Oleh karena itu, Ombudsman RI mengusulkan agar pemerintah segera mencabut kebijakan HET beras premium dan membiarkan mekanisme pasar berfungsi secara fleksibel. Sebagai gantinya, Ombudsman mendorong penerapan HET gabah di tingkat penggilingan padi untuk mengendalikan harga gabah di tingkat petani. Penerapan HET gabah ini perlu dievaluasi secara berkala untuk memastikan efektivitasnya dalam menstabilkan harga beras.
Selain itu, Ombudsman RI juga mendorong pemerintah untuk segera melepaskan cadangan beras yang dimiliki oleh Perum Bulog ke pasar guna memastikan ketersediaan beras bagi masyarakat. Beras yang ada di gudang Bulog sebagian sudah berumur lebih dari satu tahun, sehingga berpotensi menurunkan kualitasnya. Ombudsman juga menyarankan penyesuaian penerbitan Peraturan Badan Pangan Nasional Nomor 2 Tahun 2023 tentang Persyaratan Mutu dan Label Beras agar harmonis dengan SNI 6128/2020, sehingga tidak menghambat distribusi beras di pasar.
Pemerintah juga telah mengambil langkah tegas terhadap praktik beras oplosan dan penjualan beras yang tidak sesuai dengan standar mutu. Menteri Pertanian, Andi Amran Sulaiman, menegaskan bahwa jika produsen dan pedagang tidak segera melakukan penyesuaian, Satgas Pangan akan mengambil langkah hukum sesuai ketentuan yang berlaku. Langkah ini diambil untuk menjaga keadilan dan transparansi dalam pasar pangan nasional serta melindungi konsumen dari kerugian yang dapat mencapai Rp99 triliun per tahun akibat praktik curang tersebut.

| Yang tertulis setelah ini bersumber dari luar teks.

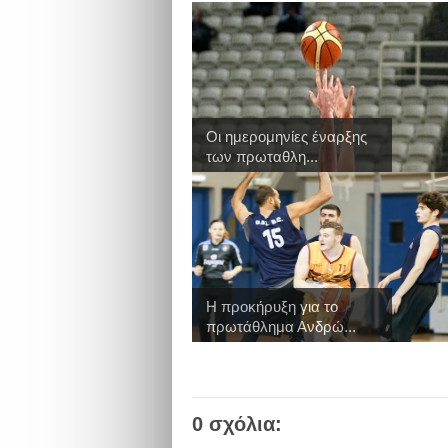
Οι ημερομηνίες έναρξης
των πρωταθλη...
Η προκήρυξη για το
πρωτάθλημα Ανδρώ...
0 σχόλια:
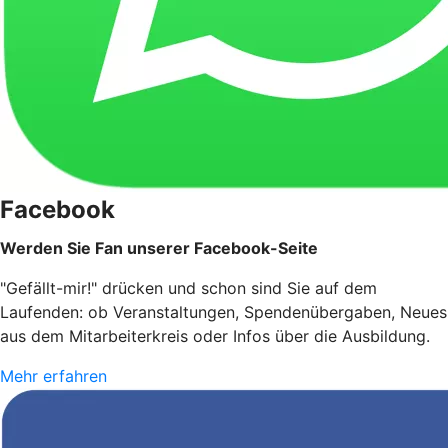
Facebook
Werden Sie Fan unserer Facebook-Seite
"Gefällt-mir!" drücken und schon sind Sie auf dem
Laufenden: ob Veranstaltungen, Spendenübergaben, Neues
aus dem Mitarbeiterkreis oder Infos über die Ausbildung.
Mehr erfahren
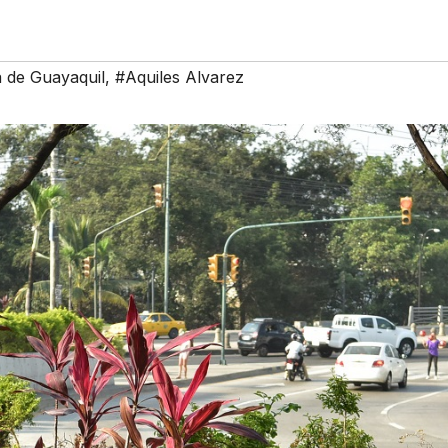
a de Guayaquil
,
#Aquiles Alvarez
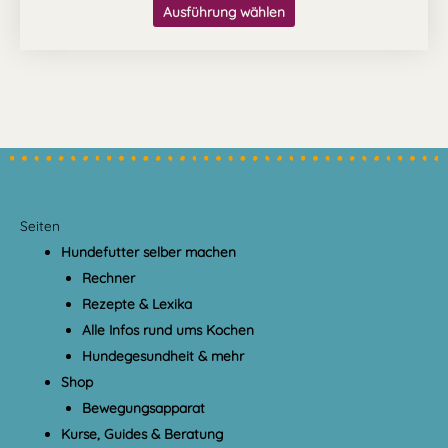
Ausführung wählen
Seiten
Hundefutter selber machen
Rechner
Rezepte & Lexika
Alle Infos rund ums Kochen
Hundegesundheit & mehr
Shop
Bewegungsapparat
Kurse, Guides & Beratung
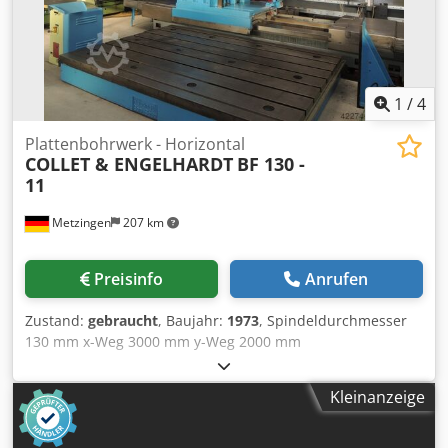
1
/
4
Plattenbohrwerk - Horizontal
COLLET & ENGELHARDT
BF 130 -
11
Metzingen
207 km
Preisinfo
Anrufen
Zustand:
gebraucht
, Baujahr:
1973
, Spindeldurchmesser
130 mm x-Weg 3000 mm y-Weg 2000 mm
Gesamtleistungsbedarf 4,5 kW Maschinengewicht ca. 30 t
Bohrspindel-Ø 130 mm Spindelaufnahme 50 SK
Kleinanzeige
Arbeitsbereich: x - Ständer längs 3.000 mm y -
Spindelkasten vertikal 2.000 mm z - Spindelhub 1.000 mm
Tischplatte unten 3.300 x 2.400 mm Belastung pro m2 10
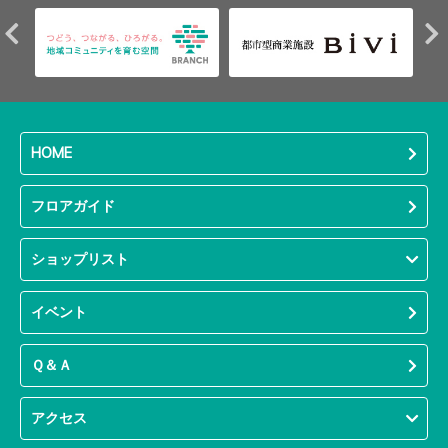
HOME
フロアガイド
ショップリスト
イベント
Ｑ＆Ａ
アクセス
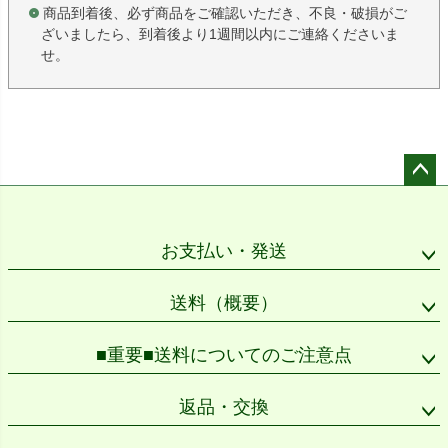
商品到着後、必ず商品をご確認いただき、不良・破損がご
ざいましたら、到着後より1週間以内にご連絡くださいま
せ。
ペー
ジト
ップ
お支払い・発送
へ
送料（概要）
■重要■送料についてのご注意点
返品・交換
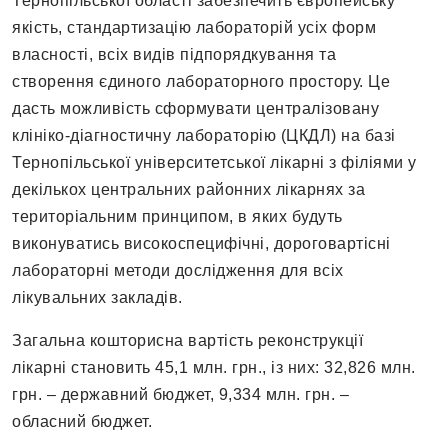
Тернопільської області забезпечить європейську
якість, стандартизацію лабораторій усіх форм
власності, всіх видів підпорядкування та
створення єдиного лабораторного простору. Це
дасть можливість сформувати централізовану
клініко-діагностичну лабораторію (ЦКДЛ) на базі
Тернопільської університетської лікарні з філіями у
декількох центральних районних лікарнях за
територіальним принципом, в яких будуть
виконуватись високоспецифічні, дороговартісні
лабораторні методи дослідження для всіх
лікувальних закладів.
Загальна кошторисна вартість реконструкції
лікарні становить 45,1 млн. грн., із них: 32,826 млн.
грн. – державний бюджет, 9,334 млн. грн. –
обласний бюджет.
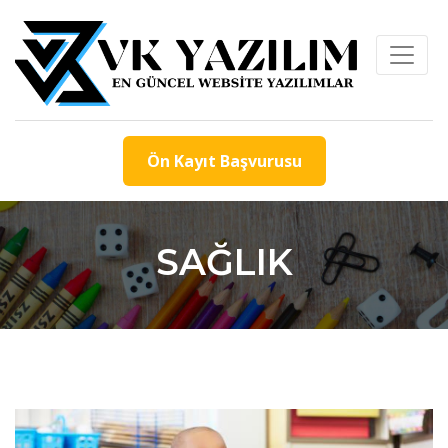
Ön Kayıt Başvurusu
SAĞLIK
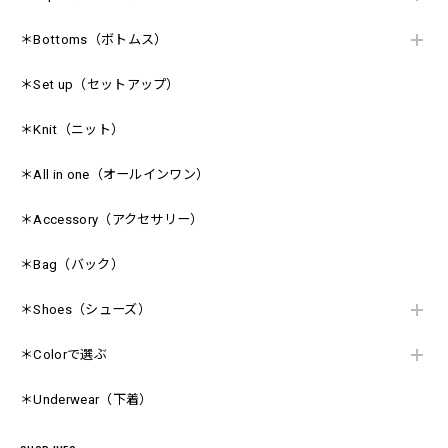
＊Bottoms（ボトムス）
＊Set up（セットアップ）
＊Knit（ニット）
＊All in one（オールインワン）
＊Accessory（アクセサリー）
＊Bag（バック）
＊Shoes（シューズ）
＊Colorで選ぶ
＊Underwear（下着）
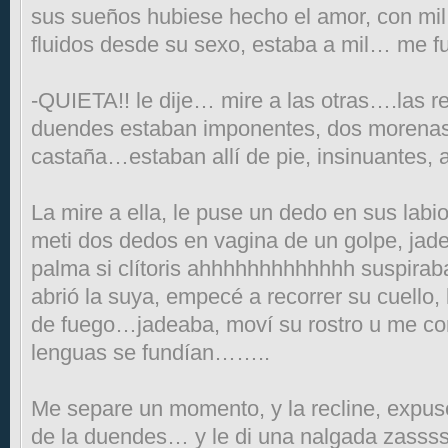
sus sueños hubiese hecho el amor, con mi
fluidos desde su sexo, estaba a mil… me fue
-QUIETA!! le dije… mire a las otras….las re
duendes estaban imponentes, dos morenas, 
castaña…estaban allí de pie, insinuantes,
La mire a ella, le puse un dedo en sus lab
meti dos dedos en vagina de un golpe, jade
palma si clítoris ahhhhhhhhhhhhh suspiraba
abrió la suya, empecé a recorrer su cuello
de fuego…jadeaba, moví su rostro u me co
lenguas se fundían……..
Me separe un momento, y la recline, expuse
de la duendes… y le di una nalgada zasss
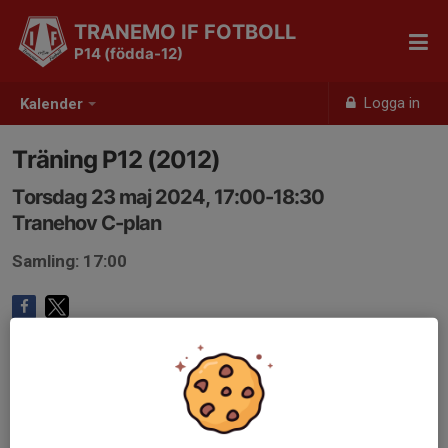
TRANEMO IF FOTBOLL
P14 (födda-12)
Logga in
Kalender
Träning P12 (2012)
Torsdag 23 maj 2024, 17:00-18:30
Tranehov C-plan
Samling: 17:00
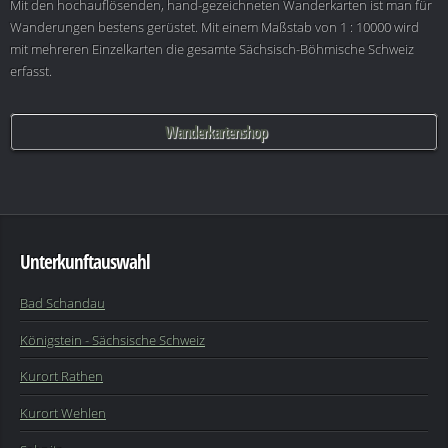
Mit den hochauflösenden, hand-gezeichneten Wanderkarten ist man für
Wanderungen bestens gerüstet. Mit einem Maßstab von 1 : 10000 wird
mit mehreren Einzelkarten die gesamte Sächsisch-Böhmische Schweiz
erfasst.
Wanderkartenshop
Unterkunftauswahl
Bad Schandau
Königstein - Sächsische Schweiz
Kurort Rathen
Kurort Wehlen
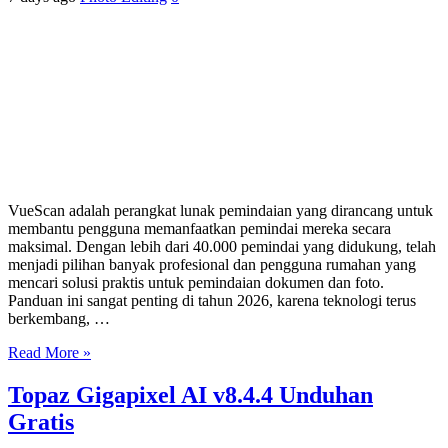
VueScan adalah perangkat lunak pemindaian yang dirancang untuk
membantu pengguna memanfaatkan pemindai mereka secara
maksimal. Dengan lebih dari 40.000 pemindai yang didukung, telah
menjadi pilihan banyak profesional dan pengguna rumahan yang
mencari solusi praktis untuk pemindaian dokumen dan foto.
Panduan ini sangat penting di tahun 2026, karena teknologi terus
berkembang, …
Read More »
Topaz Gigapixel AI v8.4.4 Unduhan
Gratis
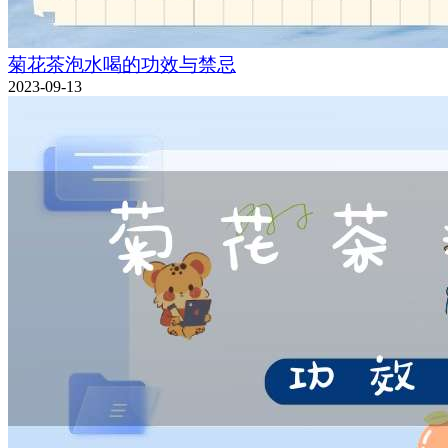
菊花茶泡水喝的功效与禁忌
2023-09-13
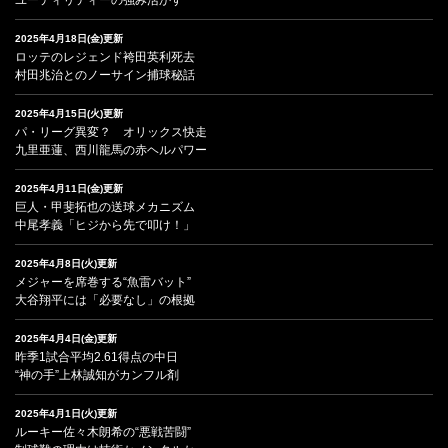
2025年4月18日(金)更新
ロッテのレジェンド袴田英利死去
村田兆治とのノーサイン捕球秘話
2025年4月15日(火)更新
パ・リーグ異変？ オリックス快走
九里亜蓮、西川龍馬の赤ヘルパワー
2025年4月11日(金)更新
巨人・甲斐拓也の送球メカニズム
中尾孝義「ヒジから先で叩け！」
2025年4月8日(火)更新
メジャーを席巻する“魚雷バット”
大谷翔平には「必要なし」の根拠
2025年4月4日(金)更新
昨季1試合平均2.61得点の中日
“神の手”上林誠知がカンフル剤
2025年4月1日(火)更新
ルーキー佐々木朗希の“悪戦苦闘”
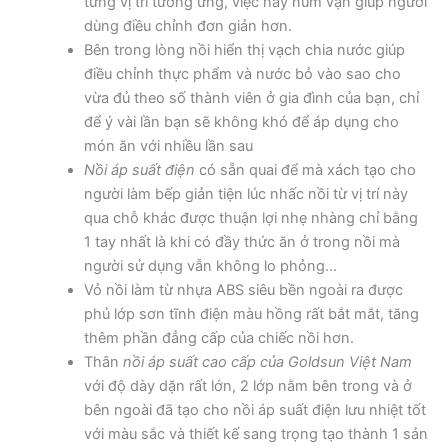
từng vị trí tương ứng, việc này núm vặn giúp người
dùng điều chỉnh đơn giản hơn.
Bên trong lòng nồi hiển thị vạch chia nước giúp
điều chỉnh thực phẩm và nước bỏ vào sao cho
vừa đủ theo số thành viên ở gia đình của bạn, chỉ
để ý vài lần bạn sẽ không khó để áp dụng cho
món ăn với nhiều lần sau
Nồi áp suất điện
có sẵn quai để mà xách tạo cho
người làm bếp giản tiện lúc nhấc nồi từ vị trí này
qua chỗ khác được thuận lợi nhẹ nhàng chỉ bằng
1 tay nhất là khi có đầy thức ăn ở trong nồi mà
người sử dụng vẫn không lo phỏng…
Vỏ nồi làm từ nhựa ABS siêu bền ngoài ra được
phủ lớp sơn tĩnh điện màu hồng rất bắt mắt, tăng
thêm phần đẳng cấp của chiếc nồi hơn.
Thân
nồi áp suất cao cấp của Goldsun Việt Nam
với độ dày dặn rất lớn, 2 lớp nằm bên trong và ở
bên ngoài đã tạo cho nồi áp suất điện lưu nhiệt tốt
với màu sắc và thiết kế sang trọng tạo thành 1 sản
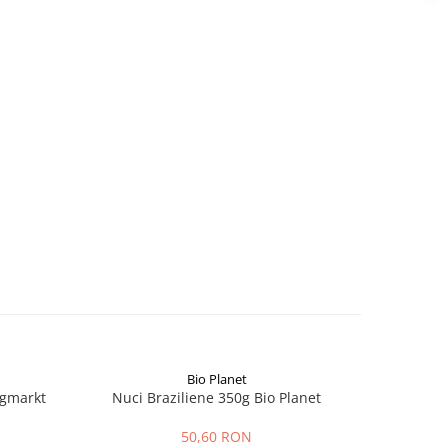
Bio Planet
ngmarkt
Nuci Braziliene 350g Bio Planet
Fai
50,60 RON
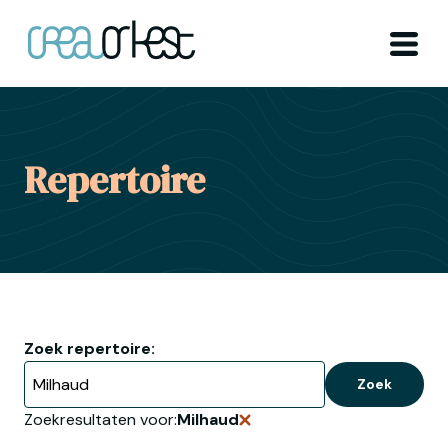
Ga naar home
Menu
Repertoire
Zoek repertoire:
Zoek
Zoekresultaten voor:
Milhaud
Verwijder zoekopdracht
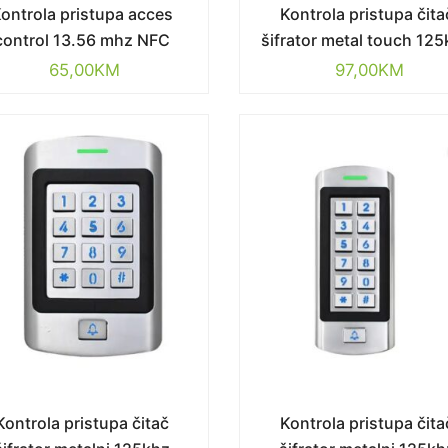
ontrola pristupa acces
Kontrola pristupa čita
control 13.56 mhz NFC
šifrator metal touch 12
65,00
KM
97,00
KM
Kontrola pristupa čitač
Kontrola pristupa čita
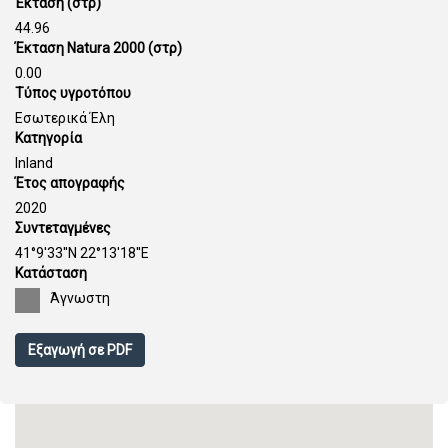
Έκταση (στρ)
44.96
Έκταση Natura 2000 (στρ)
0.00
Τύπος υγροτόπου
Εσωτερικά Έλη
Κατηγορία
Inland
Έτος απογραφής
2020
Συντεταγμένες
41°9'33''N 22°13'18''E
Κατάσταση
Άγνωστη
Εξαγωγή σε PDF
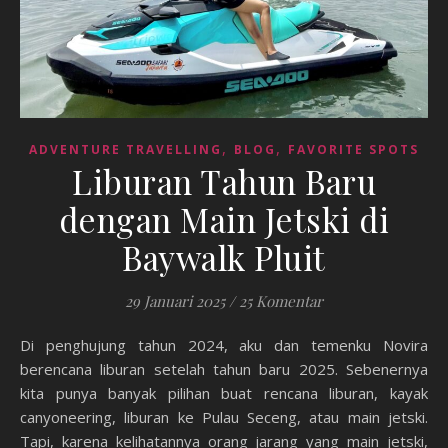
,
,
ADVENTURE TRAVELLING
BLOG
FAVORITE SPOTS
Liburan Tahun Baru
dengan Main Jetski di
Baywalk Pluit
29 Januari 2025
/
25 Komentar
Di penghujung tahun 2024, aku dan temenku Novira
berencana liburan setelah tahun baru 2025. Sebenernya
kita punya banyak pilihan buat rencana liburan, kayak
canyoneering, liburan ke Pulau Seceng, atau main jetski.
Tapi, karena kelihatannya orang jarang yang main jetski,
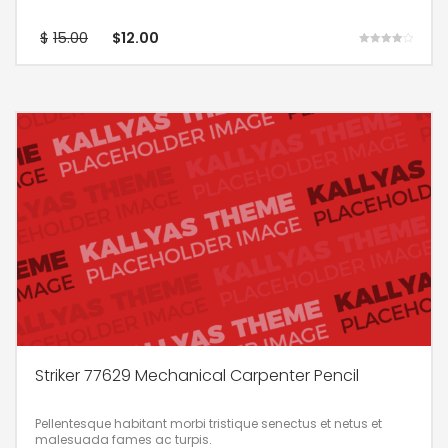
$
15.00
$
12.00
Rated
4.00
out of 5
Striker 77629 Mechanical Carpenter Pencil
Pellentesque habitant morbi tristique senectus et netus et
malesuada fames ac turpis.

Dengan berbagai langkah tersebut, diharapkan stabilitas harga beras dapat terjaga, ketersediaan beras bagi masyarakat terjamin, dan kesejahteraan petani dapat meningkat. Pemerintah perlu terus melakukan evaluasi dan penyesuaian kebijakan secara berkala untuk memastikan efektivitasnya dalam menghadapi dinamika pasar beras yang terus berubah.